Lawmakers in both chambers also face the longer horizon of the end-of-fiscal-year appropriations deadline of September 30, 2026. With twelve FY2027 bills still to move through full committee in both chambers, a continuing resolution before October is increasingly likely absent an acceleration of markup pace.
TIJ Investigative Beats: what’s relevant
For TIJ’s accountability readership, three items from this week’s activity merit continued monitoring. First, the House Oversight Committee’s bipartisan Epstein-records investigation — a rare instance of cross-party subpoena unity — is now producing compelled document production from the Justice Department, which will test the credibility of both the committee’s process and federal records-custody practices going back multiple administrations.
Second, the Warsh confirmation fight is, in effect, a referendum on the boundary line between executive-branch political pressure and Federal Reserve independence. Any developments on the Tillis hold or on the referenced DOJ investigation of Chair Powell warrant close reading of the public record. Filings indicate no Fed-independence statute has been introduced in this Congress to formalize that boundary.

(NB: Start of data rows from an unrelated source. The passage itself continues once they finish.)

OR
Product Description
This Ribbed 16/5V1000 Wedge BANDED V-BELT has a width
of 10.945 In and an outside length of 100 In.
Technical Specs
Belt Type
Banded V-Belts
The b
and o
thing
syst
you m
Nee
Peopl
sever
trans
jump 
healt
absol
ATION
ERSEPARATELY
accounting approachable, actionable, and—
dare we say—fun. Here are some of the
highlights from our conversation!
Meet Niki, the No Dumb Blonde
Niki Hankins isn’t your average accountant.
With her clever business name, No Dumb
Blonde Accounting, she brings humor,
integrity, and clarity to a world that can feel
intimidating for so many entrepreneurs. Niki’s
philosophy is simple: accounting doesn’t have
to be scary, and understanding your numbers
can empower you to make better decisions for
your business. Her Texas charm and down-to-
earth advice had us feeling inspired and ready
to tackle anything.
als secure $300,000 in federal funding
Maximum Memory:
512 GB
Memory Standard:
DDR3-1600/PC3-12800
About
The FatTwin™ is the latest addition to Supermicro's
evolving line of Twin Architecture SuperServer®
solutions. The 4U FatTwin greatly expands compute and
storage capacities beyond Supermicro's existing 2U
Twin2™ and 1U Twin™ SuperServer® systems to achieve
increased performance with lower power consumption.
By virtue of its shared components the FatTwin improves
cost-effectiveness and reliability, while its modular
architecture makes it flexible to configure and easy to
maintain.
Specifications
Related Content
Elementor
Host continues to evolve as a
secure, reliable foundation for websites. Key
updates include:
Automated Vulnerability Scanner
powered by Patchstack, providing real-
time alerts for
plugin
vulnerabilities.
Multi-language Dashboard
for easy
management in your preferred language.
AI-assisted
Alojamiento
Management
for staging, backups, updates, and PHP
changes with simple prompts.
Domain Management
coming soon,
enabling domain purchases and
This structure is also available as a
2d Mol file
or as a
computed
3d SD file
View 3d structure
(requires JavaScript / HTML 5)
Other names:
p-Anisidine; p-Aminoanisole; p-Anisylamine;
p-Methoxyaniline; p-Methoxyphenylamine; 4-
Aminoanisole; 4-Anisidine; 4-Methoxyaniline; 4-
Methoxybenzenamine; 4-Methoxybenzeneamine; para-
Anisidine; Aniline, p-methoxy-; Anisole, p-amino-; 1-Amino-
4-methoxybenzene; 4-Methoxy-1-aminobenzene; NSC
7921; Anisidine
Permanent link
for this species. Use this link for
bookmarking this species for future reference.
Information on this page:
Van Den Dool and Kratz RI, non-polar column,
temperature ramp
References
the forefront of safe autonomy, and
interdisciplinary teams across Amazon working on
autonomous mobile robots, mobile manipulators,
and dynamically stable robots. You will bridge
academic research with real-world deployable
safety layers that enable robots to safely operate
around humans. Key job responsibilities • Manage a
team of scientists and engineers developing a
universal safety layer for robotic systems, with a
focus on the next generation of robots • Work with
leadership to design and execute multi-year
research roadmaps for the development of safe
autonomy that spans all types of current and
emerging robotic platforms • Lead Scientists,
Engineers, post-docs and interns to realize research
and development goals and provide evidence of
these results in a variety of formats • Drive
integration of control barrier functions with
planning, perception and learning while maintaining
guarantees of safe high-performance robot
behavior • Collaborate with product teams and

Third, the reconciliation route to DHS funding is a structural story about how partial shutdowns are now resolved. If Senate Republicans successfully use reconciliation to fund an enforcement portion of a shutdown department, the precedent will shape how future appropriations standoffs are litigated — and whether the regular-order appropriations process continues to function as the default funding vehicle for federal operations.
The Investigative Journal will continue to cover congressional activity daily. Every claim above is sourced to the linked public record. This digest is prepared for informational purposes; allegations described in pending committee investigations are not findings of fact.